*Job item*. Find each line in the listing that contains the word "цель" and copy those lines.

*Records provided*.
+ + + +
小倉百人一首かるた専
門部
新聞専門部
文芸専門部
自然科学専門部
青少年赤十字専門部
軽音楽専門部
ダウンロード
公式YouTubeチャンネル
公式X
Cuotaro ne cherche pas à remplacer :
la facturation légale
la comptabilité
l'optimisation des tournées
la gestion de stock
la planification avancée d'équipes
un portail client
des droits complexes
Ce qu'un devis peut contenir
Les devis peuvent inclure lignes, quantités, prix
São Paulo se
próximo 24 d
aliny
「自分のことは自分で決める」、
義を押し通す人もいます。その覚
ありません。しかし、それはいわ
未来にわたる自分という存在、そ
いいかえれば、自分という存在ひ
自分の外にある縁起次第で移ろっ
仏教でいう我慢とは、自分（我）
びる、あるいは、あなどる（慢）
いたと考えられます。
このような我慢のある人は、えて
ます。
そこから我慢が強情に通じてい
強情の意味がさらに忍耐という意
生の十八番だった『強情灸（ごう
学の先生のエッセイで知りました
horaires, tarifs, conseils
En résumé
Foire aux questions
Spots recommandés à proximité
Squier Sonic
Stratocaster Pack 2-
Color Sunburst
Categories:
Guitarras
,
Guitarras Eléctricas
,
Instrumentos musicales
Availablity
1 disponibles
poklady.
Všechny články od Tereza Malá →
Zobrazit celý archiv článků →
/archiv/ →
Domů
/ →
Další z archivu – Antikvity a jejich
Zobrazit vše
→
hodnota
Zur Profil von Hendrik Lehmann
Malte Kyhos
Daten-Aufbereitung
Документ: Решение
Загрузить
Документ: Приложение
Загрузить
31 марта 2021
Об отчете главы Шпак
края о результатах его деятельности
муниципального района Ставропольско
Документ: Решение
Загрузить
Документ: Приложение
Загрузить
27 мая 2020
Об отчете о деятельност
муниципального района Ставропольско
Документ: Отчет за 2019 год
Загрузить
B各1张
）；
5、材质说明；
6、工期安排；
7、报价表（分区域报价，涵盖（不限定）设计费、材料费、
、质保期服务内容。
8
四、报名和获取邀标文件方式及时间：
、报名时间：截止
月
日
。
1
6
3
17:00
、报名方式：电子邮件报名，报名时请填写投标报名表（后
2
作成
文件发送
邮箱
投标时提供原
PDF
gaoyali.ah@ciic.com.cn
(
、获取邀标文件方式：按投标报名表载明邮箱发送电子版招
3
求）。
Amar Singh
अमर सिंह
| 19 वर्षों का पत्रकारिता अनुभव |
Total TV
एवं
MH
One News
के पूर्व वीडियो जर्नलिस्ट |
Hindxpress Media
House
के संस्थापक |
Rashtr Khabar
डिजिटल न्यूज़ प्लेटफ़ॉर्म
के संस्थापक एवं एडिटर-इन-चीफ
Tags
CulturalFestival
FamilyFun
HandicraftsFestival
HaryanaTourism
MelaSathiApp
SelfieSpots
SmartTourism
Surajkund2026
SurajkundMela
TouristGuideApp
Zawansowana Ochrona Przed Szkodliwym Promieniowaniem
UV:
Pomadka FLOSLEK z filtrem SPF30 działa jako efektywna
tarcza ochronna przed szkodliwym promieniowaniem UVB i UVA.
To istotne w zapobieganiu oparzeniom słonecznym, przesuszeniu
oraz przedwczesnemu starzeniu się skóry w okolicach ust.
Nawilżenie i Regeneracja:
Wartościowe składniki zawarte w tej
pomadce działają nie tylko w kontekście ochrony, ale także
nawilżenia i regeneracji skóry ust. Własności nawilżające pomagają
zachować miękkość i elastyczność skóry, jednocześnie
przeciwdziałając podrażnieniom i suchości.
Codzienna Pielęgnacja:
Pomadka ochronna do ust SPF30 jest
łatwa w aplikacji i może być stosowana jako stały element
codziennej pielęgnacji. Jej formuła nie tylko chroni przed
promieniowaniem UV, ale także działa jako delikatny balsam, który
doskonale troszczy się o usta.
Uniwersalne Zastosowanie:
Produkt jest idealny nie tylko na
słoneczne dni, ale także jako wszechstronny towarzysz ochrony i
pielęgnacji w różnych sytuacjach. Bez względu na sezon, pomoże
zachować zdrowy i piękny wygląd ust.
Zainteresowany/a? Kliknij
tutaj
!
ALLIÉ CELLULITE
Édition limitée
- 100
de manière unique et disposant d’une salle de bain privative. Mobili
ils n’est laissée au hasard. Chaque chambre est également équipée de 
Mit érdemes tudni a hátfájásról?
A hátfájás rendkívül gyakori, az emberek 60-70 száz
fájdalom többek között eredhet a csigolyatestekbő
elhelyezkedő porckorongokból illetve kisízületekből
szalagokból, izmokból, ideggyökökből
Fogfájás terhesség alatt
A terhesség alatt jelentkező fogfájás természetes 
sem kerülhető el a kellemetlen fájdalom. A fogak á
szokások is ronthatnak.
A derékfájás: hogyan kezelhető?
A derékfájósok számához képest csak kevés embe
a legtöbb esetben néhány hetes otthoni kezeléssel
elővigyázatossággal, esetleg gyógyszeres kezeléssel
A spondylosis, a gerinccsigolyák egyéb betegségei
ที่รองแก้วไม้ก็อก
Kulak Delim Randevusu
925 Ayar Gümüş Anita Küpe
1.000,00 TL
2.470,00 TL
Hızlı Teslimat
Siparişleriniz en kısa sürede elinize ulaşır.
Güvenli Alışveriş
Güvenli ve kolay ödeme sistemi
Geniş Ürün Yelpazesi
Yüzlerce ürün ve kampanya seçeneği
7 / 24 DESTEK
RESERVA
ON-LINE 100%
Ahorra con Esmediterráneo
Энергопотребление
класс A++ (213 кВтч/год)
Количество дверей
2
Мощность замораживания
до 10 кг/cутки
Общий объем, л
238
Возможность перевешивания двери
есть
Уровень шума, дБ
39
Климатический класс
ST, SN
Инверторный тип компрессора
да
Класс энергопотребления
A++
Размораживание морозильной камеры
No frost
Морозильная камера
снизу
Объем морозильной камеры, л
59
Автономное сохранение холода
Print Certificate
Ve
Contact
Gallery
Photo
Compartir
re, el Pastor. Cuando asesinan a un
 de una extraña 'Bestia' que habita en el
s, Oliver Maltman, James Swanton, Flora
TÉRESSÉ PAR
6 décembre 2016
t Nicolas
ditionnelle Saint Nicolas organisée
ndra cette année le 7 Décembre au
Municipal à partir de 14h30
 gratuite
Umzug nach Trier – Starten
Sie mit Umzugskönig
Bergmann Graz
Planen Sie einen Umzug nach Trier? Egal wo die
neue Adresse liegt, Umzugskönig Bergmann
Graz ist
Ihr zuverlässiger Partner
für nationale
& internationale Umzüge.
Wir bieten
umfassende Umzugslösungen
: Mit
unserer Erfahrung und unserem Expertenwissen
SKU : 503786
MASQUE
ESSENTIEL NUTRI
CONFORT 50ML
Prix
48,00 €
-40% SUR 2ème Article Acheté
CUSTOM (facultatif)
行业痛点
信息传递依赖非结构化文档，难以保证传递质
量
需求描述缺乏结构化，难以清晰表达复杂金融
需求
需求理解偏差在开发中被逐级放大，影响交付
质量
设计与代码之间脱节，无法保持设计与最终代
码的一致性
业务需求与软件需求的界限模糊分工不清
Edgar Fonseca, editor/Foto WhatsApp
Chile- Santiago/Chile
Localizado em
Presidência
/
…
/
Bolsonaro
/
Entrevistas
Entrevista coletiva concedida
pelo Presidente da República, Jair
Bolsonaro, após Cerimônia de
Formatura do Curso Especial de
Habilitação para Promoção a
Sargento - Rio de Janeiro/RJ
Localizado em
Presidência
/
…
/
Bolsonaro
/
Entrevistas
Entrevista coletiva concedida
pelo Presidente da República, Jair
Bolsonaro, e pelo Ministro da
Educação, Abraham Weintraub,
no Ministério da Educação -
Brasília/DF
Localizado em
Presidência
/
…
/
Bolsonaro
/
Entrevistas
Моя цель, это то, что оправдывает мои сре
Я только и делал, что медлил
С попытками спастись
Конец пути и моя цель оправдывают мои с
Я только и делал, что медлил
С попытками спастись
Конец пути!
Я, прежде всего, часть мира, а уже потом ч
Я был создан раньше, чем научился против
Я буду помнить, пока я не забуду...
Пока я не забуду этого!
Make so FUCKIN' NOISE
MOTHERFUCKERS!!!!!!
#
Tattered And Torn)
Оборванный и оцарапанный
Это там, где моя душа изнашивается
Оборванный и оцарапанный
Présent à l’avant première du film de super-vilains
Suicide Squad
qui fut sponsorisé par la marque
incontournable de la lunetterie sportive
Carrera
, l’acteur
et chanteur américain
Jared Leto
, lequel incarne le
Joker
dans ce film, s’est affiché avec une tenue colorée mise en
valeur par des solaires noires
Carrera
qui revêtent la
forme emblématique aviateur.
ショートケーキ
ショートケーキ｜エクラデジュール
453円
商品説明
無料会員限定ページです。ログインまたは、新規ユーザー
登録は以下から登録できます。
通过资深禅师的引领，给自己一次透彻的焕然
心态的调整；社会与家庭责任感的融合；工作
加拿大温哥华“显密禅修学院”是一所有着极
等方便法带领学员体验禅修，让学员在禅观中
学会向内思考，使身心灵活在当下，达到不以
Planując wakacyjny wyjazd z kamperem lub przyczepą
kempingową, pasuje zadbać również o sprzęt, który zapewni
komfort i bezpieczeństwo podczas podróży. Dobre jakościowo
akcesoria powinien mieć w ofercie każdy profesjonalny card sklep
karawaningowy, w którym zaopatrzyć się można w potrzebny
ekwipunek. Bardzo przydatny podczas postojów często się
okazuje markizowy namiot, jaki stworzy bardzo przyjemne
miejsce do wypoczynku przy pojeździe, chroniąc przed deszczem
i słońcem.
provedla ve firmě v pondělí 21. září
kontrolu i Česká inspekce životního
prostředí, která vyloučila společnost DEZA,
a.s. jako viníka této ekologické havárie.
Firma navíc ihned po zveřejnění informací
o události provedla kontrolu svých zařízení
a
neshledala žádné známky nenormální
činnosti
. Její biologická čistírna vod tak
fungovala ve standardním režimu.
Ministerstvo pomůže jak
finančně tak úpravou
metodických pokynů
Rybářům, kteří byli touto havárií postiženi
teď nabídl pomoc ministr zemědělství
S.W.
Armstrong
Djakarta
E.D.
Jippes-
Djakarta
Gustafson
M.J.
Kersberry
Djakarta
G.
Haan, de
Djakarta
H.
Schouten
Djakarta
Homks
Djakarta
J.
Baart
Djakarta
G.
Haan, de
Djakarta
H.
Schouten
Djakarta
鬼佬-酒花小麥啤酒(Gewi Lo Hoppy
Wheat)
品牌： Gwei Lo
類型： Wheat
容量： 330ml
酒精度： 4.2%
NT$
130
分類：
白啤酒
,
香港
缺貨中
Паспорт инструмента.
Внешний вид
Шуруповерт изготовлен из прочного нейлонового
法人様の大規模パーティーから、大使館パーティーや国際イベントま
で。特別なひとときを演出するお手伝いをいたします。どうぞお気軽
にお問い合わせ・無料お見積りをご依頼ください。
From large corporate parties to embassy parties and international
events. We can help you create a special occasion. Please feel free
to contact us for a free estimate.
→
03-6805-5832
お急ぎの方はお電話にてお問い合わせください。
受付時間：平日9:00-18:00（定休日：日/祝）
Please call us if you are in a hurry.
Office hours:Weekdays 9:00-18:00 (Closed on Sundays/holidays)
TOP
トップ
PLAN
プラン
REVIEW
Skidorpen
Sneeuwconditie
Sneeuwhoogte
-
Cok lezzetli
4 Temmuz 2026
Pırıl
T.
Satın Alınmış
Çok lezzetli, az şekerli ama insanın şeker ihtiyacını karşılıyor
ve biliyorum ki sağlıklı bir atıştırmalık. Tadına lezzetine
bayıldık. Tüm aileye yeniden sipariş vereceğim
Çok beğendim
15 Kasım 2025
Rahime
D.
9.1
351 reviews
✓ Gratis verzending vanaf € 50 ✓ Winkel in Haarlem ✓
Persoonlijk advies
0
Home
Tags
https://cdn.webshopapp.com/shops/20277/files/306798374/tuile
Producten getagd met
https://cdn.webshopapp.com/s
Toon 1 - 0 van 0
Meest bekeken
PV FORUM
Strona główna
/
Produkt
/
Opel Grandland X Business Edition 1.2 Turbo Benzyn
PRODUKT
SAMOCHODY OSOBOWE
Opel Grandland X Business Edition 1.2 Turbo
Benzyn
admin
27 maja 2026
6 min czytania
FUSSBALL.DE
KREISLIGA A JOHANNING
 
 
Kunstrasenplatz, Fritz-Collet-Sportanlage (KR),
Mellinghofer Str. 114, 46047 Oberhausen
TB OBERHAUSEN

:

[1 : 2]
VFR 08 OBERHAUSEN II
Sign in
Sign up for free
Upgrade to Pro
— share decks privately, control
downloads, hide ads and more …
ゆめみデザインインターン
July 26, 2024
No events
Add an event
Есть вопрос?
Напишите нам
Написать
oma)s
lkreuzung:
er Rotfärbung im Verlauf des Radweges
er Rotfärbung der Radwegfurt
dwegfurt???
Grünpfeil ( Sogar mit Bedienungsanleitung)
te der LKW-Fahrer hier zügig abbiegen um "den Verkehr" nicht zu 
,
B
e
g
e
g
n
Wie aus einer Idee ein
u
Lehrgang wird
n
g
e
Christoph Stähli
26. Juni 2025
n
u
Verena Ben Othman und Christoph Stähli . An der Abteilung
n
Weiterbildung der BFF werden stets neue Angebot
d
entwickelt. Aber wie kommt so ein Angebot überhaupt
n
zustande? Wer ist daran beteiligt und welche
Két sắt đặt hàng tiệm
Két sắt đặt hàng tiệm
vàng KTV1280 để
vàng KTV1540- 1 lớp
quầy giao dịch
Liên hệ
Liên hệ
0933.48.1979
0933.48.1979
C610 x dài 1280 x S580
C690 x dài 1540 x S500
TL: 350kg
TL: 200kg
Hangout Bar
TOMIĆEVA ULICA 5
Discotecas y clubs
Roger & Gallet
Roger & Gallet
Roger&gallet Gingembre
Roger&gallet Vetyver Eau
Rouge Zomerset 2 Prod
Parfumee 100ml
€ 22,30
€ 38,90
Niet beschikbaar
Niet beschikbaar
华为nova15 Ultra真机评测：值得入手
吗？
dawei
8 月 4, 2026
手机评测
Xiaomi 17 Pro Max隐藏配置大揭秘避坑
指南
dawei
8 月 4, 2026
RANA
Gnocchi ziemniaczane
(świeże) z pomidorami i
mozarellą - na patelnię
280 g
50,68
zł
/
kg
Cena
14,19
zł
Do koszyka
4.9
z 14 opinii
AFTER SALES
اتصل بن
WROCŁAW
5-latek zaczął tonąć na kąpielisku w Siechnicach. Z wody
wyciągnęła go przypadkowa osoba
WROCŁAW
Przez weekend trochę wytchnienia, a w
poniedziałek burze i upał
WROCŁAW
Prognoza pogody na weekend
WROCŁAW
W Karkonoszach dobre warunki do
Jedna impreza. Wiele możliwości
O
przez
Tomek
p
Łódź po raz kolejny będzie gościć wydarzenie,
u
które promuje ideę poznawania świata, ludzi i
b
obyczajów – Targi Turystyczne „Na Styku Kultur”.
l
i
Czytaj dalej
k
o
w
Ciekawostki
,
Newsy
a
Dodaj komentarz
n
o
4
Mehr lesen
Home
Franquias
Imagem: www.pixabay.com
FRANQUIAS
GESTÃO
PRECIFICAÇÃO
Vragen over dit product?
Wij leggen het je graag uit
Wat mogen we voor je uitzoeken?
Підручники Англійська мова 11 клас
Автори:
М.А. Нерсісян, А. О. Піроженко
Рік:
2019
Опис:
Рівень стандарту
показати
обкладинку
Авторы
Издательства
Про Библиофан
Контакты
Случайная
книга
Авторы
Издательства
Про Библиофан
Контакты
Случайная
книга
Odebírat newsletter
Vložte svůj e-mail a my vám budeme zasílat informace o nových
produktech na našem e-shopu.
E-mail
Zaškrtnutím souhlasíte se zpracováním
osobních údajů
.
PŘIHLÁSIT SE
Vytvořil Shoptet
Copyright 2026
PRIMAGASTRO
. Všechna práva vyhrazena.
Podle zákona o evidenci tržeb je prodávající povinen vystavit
+ + + +
*Task answer*.
Моя цель, это то, что оправдывает мои сре
Конец пути и моя цель оправдывают мои с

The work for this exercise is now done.